Un autre volet important du livre est celui consacré à la débâcle des finances publiques. L’auteur nous rappelle que la dette publique de la France était de 20% du PIB en 1980, avant de monter à 111% en 2023 ! Elle est passée sur cette période de 100 milliards d’euros à environ 3 000 milliards ! (p. 51). De plus, nos déficits budgétaires ne cessent de s’alourdir. Comme l’IREF vient d’ailleurs de le rappeler, nous célébrons cette année en France le triste anniversaire du 50e déficit public consécutif ! Les dépenses publiques continuent leur folle course en avant : en 2023, c’est même le record planétaire de 57,3% du PIB qui a été atteint – contre 50,1% pour la moyenne de la zone euro (p. 52).

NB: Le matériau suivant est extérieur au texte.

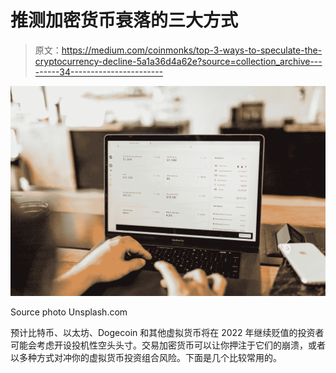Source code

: # 推测加密货币衰落的三大方式

> 原文：<https://medium.com/coinmonks/top-3-ways-to-speculate-the-cryptocurrency-decline-5a1a36d4a62e?source=collection_archive---------34----------------------->

![](img/1cc56d3752aa0ec0df5dfe2a94f90338.png)

Source photo Unsplash.com

预计比特币、以太坊、Dogecoin 和其他虚拟货币将在 2022 年继续贬值的投资者可能会考虑开设投机性空头头寸。交易加密货币可以让你押注于它们的崩溃，或者以多种方式对冲你的虚拟货币投资组合风险。下面是几个比较常用的。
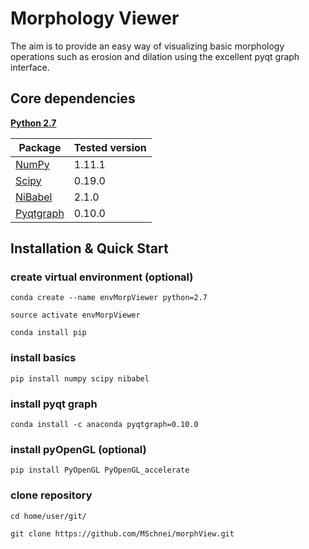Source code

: # Morphology Viewer

The aim is to provide an easy way of visualizing basic morphology operations
such as erosion and dilation using the excellent pyqt graph interface.

## Core dependencies
[**Python 2.7**](https://www.python.org/download/releases/2.7/)

| Package                                 | Tested version |
|-----------------------------------------|----------------|
| [NumPy](http://www.numpy.org/)          | 1.11.1         |
| [Scipy](https://www.scipy.org/)         | 0.19.0         |
| [NiBabel](http://nipy.org/nibabel/)     | 2.1.0          |
| [Pyqtgraph](http://www.pyqtgraph.org/)  | 0.10.0         |

## Installation & Quick Start

### create virtual environment (optional)
`conda create --name envMorpViewer python=2.7`

`source activate envMorpViewer`

`conda install pip`

### install basics
`pip install numpy scipy nibabel`

### install pyqt graph
`conda install -c anaconda pyqtgraph=0.10.0`

### install pyOpenGL (optional)
`pip install PyOpenGL PyOpenGL_accelerate`

### clone repository
`cd home/user/git/`

`git clone https://github.com/MSchnei/morphView.git`
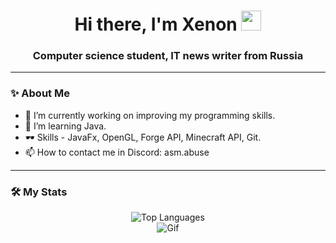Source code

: <h1 align="center">Hi there, I'm Xenon
<img src="https://github.com/blackcater/blackcater/raw/main/images/Hi.gif" height="32"/></h1>
<h3 align="center">Computer science student, IT news writer from Russia</h3>

---

### ✨ About Me

- 🔭 I’m currently working on improving my programming skills.
- 🌱 I’m learning Java.
- 🕶 Skills - JavaFx, OpenGL, Forge API, Minecraft API, Git.
- 📫 How to contact me in Discord: asm.abuse

---

### 🛠 My Stats

<div align="center">
    <img src="https://github-readme-stats.vercel.app/api/top-langs/?username=XenonAsmov&layout=compact&theme=dark&langs_count=8" alt="Top Languages" />
</div>

<div align="center">
    <img src="https://cdn.discordapp.com/attachments/1323064014292516894/1325245445919866982/pixel.gif?ex=677b1680&is=6779c500&hm=83e273b72e7196e66c9acb6dc71e1a9b23eb861e42b78b48322d4060be88814b&" alt="Gif" />
</div>
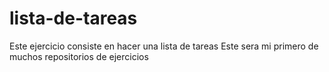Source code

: # lista-de-tareas
Este ejercicio consiste en hacer una lista de tareas
Este sera mi primero de muchos repositorios de ejercicios
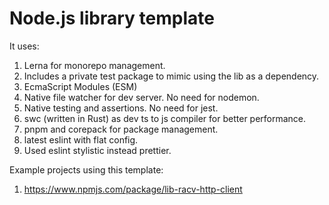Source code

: # Node.js library template

It uses:

1. Lerna for monorepo management.
2. Includes a private test package to mimic using the lib as a dependency.
3. EcmaScript Modules (ESM)
4. Native file watcher for dev server. No need for nodemon.
5. Native testing and assertions. No need for jest.
6. swc (written in Rust) as dev ts to js compiler for better performance.
7. pnpm and corepack for package management.
8. latest eslint with flat config.
9. Used eslint stylistic instead prettier.

Example projects using this template:

1. https://www.npmjs.com/package/lib-racv-http-client
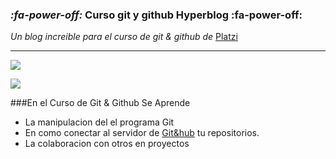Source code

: ### *:fa-power-off:* Curso git y github Hyperblog :fa-power-off:

*Un blog increible para el curso de git &  github de* [Platzi](https://platzi.com/) 

------------
![](https://ugeek.github.io/blog/images-blog/git.png)

![](https://global-uploads.webflow.com/5f5a53e153805db840dae2db/6073fbf151fa4565d48572dc_GitHub_aprender-programaci%25C3%25B3n.jpeg)

###En el  Curso de Git & Github Se Aprende
 - La manipulacion del  el programa Git
 - En como conectar  al servidor de [Git&hub](https://github.com/) tu repositorios.
 - La colaboracion con otros en proyectos
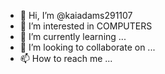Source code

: - 👋 Hi, I’m @kaiadams291107
- 👀 I’m interested in COMPUTERS
- 🌱 I’m currently learning ...
- 💞️ I’m looking to collaborate on ...
- 📫 How to reach me ...

<!---
kaiadams291107/kaiadams291107 is a ✨ special ✨ repository because its `README.md` (this file) appears on your GitHub profile.
You can click the Preview link to take a look at your changes.
--->
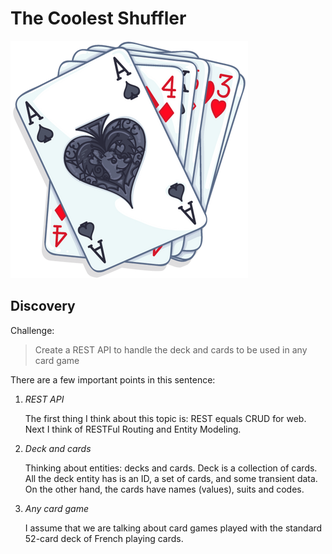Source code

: # The Coolest Shuffler

![The standard 52-card deck of French playing cards illustration](assets/the-coolest-shuffler.png)

## Discovery

Challenge:

> Create a REST API to handle the deck and cards to be used in any card game

There are a few important points in this sentence:

1. _REST API_

    The first thing I think about this topic is: REST equals CRUD for web. Next I think of RESTFul Routing and Entity Modeling.

2. _Deck and cards_

    Thinking about entities: decks and cards. Deck is a collection of cards. All the deck entity has is an ID, a set of cards, and some transient data. On the other hand, the cards have names (values), suits and codes.

3. _Any card game_

    I assume that we are talking about card games played with the standard 52-card deck of French playing cards.

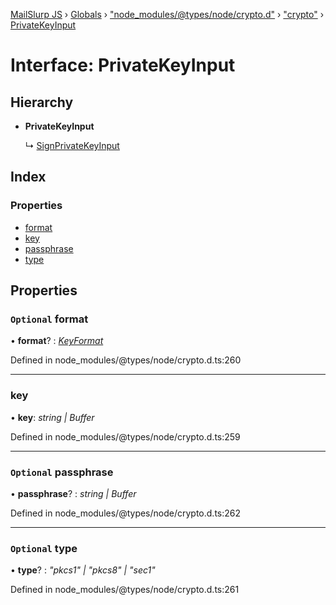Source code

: [MailSlurp JS](../README.md) › [Globals](../globals.md) › ["node_modules/@types/node/crypto.d"](../modules/_node_modules__types_node_crypto_d_.md) › ["crypto"](../modules/_node_modules__types_node_crypto_d_._crypto_.md) › [PrivateKeyInput](_node_modules__types_node_crypto_d_._crypto_.privatekeyinput.md)

# Interface: PrivateKeyInput

## Hierarchy

* **PrivateKeyInput**

  ↳ [SignPrivateKeyInput](_node_modules__types_node_crypto_d_._crypto_.signprivatekeyinput.md)

## Index

### Properties

* [format](_node_modules__types_node_crypto_d_._crypto_.privatekeyinput.md#optional-format)
* [key](_node_modules__types_node_crypto_d_._crypto_.privatekeyinput.md#key)
* [passphrase](_node_modules__types_node_crypto_d_._crypto_.privatekeyinput.md#optional-passphrase)
* [type](_node_modules__types_node_crypto_d_._crypto_.privatekeyinput.md#optional-type)

## Properties

### `Optional` format

• **format**? : *[KeyFormat](../modules/_node_modules__types_node_crypto_d_._crypto_.md#keyformat)*

Defined in node_modules/@types/node/crypto.d.ts:260

___

###  key

• **key**: *string | Buffer*

Defined in node_modules/@types/node/crypto.d.ts:259

___

### `Optional` passphrase

• **passphrase**? : *string | Buffer*

Defined in node_modules/@types/node/crypto.d.ts:262

___

### `Optional` type

• **type**? : *"pkcs1" | "pkcs8" | "sec1"*

Defined in node_modules/@types/node/crypto.d.ts:261
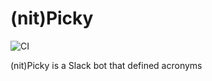 # (nit)Picky

![CI](https://github.com/ggalmazor/picky/actions/workflows/ci.yml/badge.svg)

(nit)Picky is a Slack bot that defined acronyms
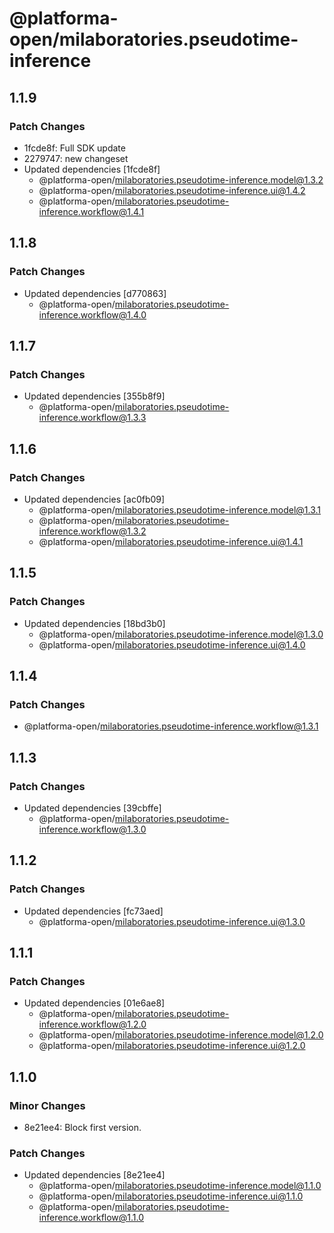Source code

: # @platforma-open/milaboratories.pseudotime-inference

## 1.1.9

### Patch Changes

- 1fcde8f: Full SDK update
- 2279747: new changeset
- Updated dependencies [1fcde8f]
  - @platforma-open/milaboratories.pseudotime-inference.model@1.3.2
  - @platforma-open/milaboratories.pseudotime-inference.ui@1.4.2
  - @platforma-open/milaboratories.pseudotime-inference.workflow@1.4.1

## 1.1.8

### Patch Changes

- Updated dependencies [d770863]
  - @platforma-open/milaboratories.pseudotime-inference.workflow@1.4.0

## 1.1.7

### Patch Changes

- Updated dependencies [355b8f9]
  - @platforma-open/milaboratories.pseudotime-inference.workflow@1.3.3

## 1.1.6

### Patch Changes

- Updated dependencies [ac0fb09]
  - @platforma-open/milaboratories.pseudotime-inference.model@1.3.1
  - @platforma-open/milaboratories.pseudotime-inference.workflow@1.3.2
  - @platforma-open/milaboratories.pseudotime-inference.ui@1.4.1

## 1.1.5

### Patch Changes

- Updated dependencies [18bd3b0]
  - @platforma-open/milaboratories.pseudotime-inference.model@1.3.0
  - @platforma-open/milaboratories.pseudotime-inference.ui@1.4.0

## 1.1.4

### Patch Changes

- @platforma-open/milaboratories.pseudotime-inference.workflow@1.3.1

## 1.1.3

### Patch Changes

- Updated dependencies [39cbffe]
  - @platforma-open/milaboratories.pseudotime-inference.workflow@1.3.0

## 1.1.2

### Patch Changes

- Updated dependencies [fc73aed]
  - @platforma-open/milaboratories.pseudotime-inference.ui@1.3.0

## 1.1.1

### Patch Changes

- Updated dependencies [01e6ae8]
  - @platforma-open/milaboratories.pseudotime-inference.workflow@1.2.0
  - @platforma-open/milaboratories.pseudotime-inference.model@1.2.0
  - @platforma-open/milaboratories.pseudotime-inference.ui@1.2.0

## 1.1.0

### Minor Changes

- 8e21ee4: Block first version.

### Patch Changes

- Updated dependencies [8e21ee4]
  - @platforma-open/milaboratories.pseudotime-inference.model@1.1.0
  - @platforma-open/milaboratories.pseudotime-inference.ui@1.1.0
  - @platforma-open/milaboratories.pseudotime-inference.workflow@1.1.0
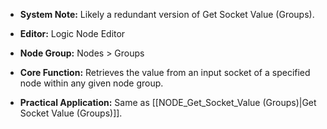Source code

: - **System Note:** Likely a redundant version of Get Socket Value (Groups).
    
- **Editor:** Logic Node Editor
    
- **Node Group:** Nodes > Groups
    
- **Core Function:** Retrieves the value from an input socket of a specified node within any given node group.
    
- **Practical Application:** Same as [[NODE_Get_Socket_Value (Groups)|Get Socket Value (Groups)]].
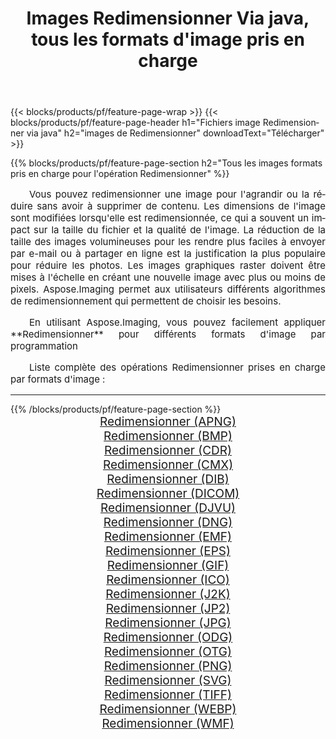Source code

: ﻿---
title: Images Redimensionner Via java, tous les formats d'image pris en charge 
weight: 3920
url: /fr/java/resize/ 
lang: fr
langdirlevel: 2
locales: zh-hans,ja,it,ru,de,es,fr,nl,id,lt,pl,pt,vi,tr,ko,zh-hant,ar,hi,th,sv,cs,uk,he
description: En utilisant Aspose.Imaging, vous pouvez facilement Redimensionner images Via java
---

{{< blocks/products/pf/feature-page-wrap >}}
{{< blocks/products/pf/feature-page-header h1="Fichiers image Redimensionner via java" h2="images de Redimensionner" downloadText="Télécharger" >}}


{{% blocks/products/pf/feature-page-section  h2="Tous les images formats pris en charge pour l'opération Redimensionner" %}}
<p align="justify" style="text-indent:2em;font-size:15px;">
Vous pouvez redimensionner une image pour l'agrandir ou la réduire sans avoir à supprimer de contenu. Les dimensions de l'image sont modifiées lorsqu'elle est redimensionnée, ce qui a souvent un impact sur la taille du fichier et la qualité de l'image. La réduction de la taille des images volumineuses pour les rendre plus faciles à envoyer par e-mail ou à partager en ligne est la justification la plus populaire pour réduire les photos. Les images graphiques raster doivent être mises à l'échelle en créant une nouvelle image avec plus ou moins de pixels. Aspose.Imaging permet aux utilisateurs différents algorithmes de redimensionnement qui permettent de choisir les besoins.
</p>
<p align="justify" style="text-indent:2em;font-size:15px;">
En utilisant Aspose.Imaging, vous pouvez facilement appliquer **Redimensionner** pour différents formats d'image par programmation
</p>
<p align="justify" style="text-indent:2em;font-size:15px;">
Liste complète des opérations Redimensionner prises en charge par formats d'image :
</p>
<hr/>
{{% /blocks/products/pf/feature-page-section %}}
<div class="container-fluid productfamilypage bg-gray">
    <div class="convertypes bg-gray agp-content section">
        <div class="container">
		<div class="row other-converters" style="gap: 10px;font-size: 19px;text-align:center;">
		    <div class='col-md-2 other-converter remove-lp remove-rp'><a href="/imaging/fr/java/resize/apng/" style="padding:15px;">Redimensionner (APNG)</a></div><div class='col-md-2 other-converter remove-lp remove-rp'><a href="/imaging/fr/java/resize/bmp/" style="padding:15px;">Redimensionner (BMP)</a></div><div class='col-md-2 other-converter remove-lp remove-rp'><a href="/imaging/fr/java/resize/cdr/" style="padding:15px;">Redimensionner (CDR)</a></div><div class='col-md-2 other-converter remove-lp remove-rp'><a href="/imaging/fr/java/resize/cmx/" style="padding:15px;">Redimensionner (CMX)</a></div><div class='col-md-2 other-converter remove-lp remove-rp'><a href="/imaging/fr/java/resize/dib/" style="padding:15px;">Redimensionner (DIB)</a></div><div class='col-md-2 other-converter remove-lp remove-rp'><a href="/imaging/fr/java/resize/dicom/" style="padding:15px;">Redimensionner (DICOM)</a></div><div class='col-md-2 other-converter remove-lp remove-rp'><a href="/imaging/fr/java/resize/djvu/" style="padding:15px;">Redimensionner (DJVU)</a></div><div class='col-md-2 other-converter remove-lp remove-rp'><a href="/imaging/fr/java/resize/dng/" style="padding:15px;">Redimensionner (DNG)</a></div><div class='col-md-2 other-converter remove-lp remove-rp'><a href="/imaging/fr/java/resize/emf/" style="padding:15px;">Redimensionner (EMF)</a></div><div class='col-md-2 other-converter remove-lp remove-rp'><a href="/imaging/fr/java/resize/eps/" style="padding:15px;">Redimensionner (EPS)</a></div><div class='col-md-2 other-converter remove-lp remove-rp'><a href="/imaging/fr/java/resize/gif/" style="padding:15px;">Redimensionner (GIF)</a></div><div class='col-md-2 other-converter remove-lp remove-rp'><a href="/imaging/fr/java/resize/ico/" style="padding:15px;">Redimensionner (ICO)</a></div><div class='col-md-2 other-converter remove-lp remove-rp'><a href="/imaging/fr/java/resize/j2k/" style="padding:15px;">Redimensionner (J2K)</a></div><div class='col-md-2 other-converter remove-lp remove-rp'><a href="/imaging/fr/java/resize/jp2/" style="padding:15px;">Redimensionner (JP2)</a></div><div class='col-md-2 other-converter remove-lp remove-rp'><a href="/imaging/fr/java/resize/jpg/" style="padding:15px;">Redimensionner (JPG)</a></div><div class='col-md-2 other-converter remove-lp remove-rp'><a href="/imaging/fr/java/resize/odg/" style="padding:15px;">Redimensionner (ODG)</a></div><div class='col-md-2 other-converter remove-lp remove-rp'><a href="/imaging/fr/java/resize/otg/" style="padding:15px;">Redimensionner (OTG)</a></div><div class='col-md-2 other-converter remove-lp remove-rp'><a href="/imaging/fr/java/resize/png/" style="padding:15px;">Redimensionner (PNG)</a></div><div class='col-md-2 other-converter remove-lp remove-rp'><a href="/imaging/fr/java/resize/svg/" style="padding:15px;">Redimensionner (SVG)</a></div><div class='col-md-2 other-converter remove-lp remove-rp'><a href="/imaging/fr/java/resize/tiff/" style="padding:15px;">Redimensionner (TIFF)</a></div><div class='col-md-2 other-converter remove-lp remove-rp'><a href="/imaging/fr/java/resize/webp/" style="padding:15px;">Redimensionner (WEBP)</a></div><div class='col-md-2 other-converter remove-lp remove-rp'><a href="/imaging/fr/java/resize/wmf/" style="padding:15px;">Redimensionner (WMF)</a></div>
                </div>
        </div>
    </div>
</div>
<br/>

Quant aux prélèvements obligatoires, c’est la même tendance qui s’observe : de 500 milliards d’euros en 1995, ils sont passés à 1 200 milliards en 2022, une hausse vertigineuse même si l’on tient compte de l’inflation (p. 53). Le jugement de l’auteur est sans appel : « Si nous voulons arrêter le déclin qui nous mine et qui risque de faire de la France un pays en voie de sous-développement, il est impératif et urgent de porter remède à notre situation des finances publiques » (p. 57-58).
Les problèmes auxquels la France d’aujourd’hui est confrontée ont pour origine non les supposés dysfonctionnements du capitalisme mais bien plutôt les déficiences de notre système public (p. 93). C’est à lui en effet qu’on doit notamment la dette publique abyssale, le délitement de notre système éducatif, ainsi que le chômage et la pauvreté dans notre pays. Il nous faut donc renverser la vapeur, conclut l’auteur, avant qu’il ne soit trop tard. « Si nous ne renversons pas la table, écrit-il, il y a de fortes chances pour que notre déclin continue jusqu’à la catastrophe dans quelques années ».
Il n’y a qu’une réforme radicale de l’État, impliquant pour lui de délaisser tout ce qui ne relève pas du régalien, qui pourrait nous épargner un tel scénario critique. Mais pour que cette réforme de l’État puisse un jour advenir dans notre pays, il faudrait que nos dirigeants renoncent une fois pour toutes au clientélisme politique et qu’ils manifestent courage, détermination et cohérence dans leur action. Ce qui ne serait possible que si la classe politique dans son ensemble commençait par se réformer déjà elle-même.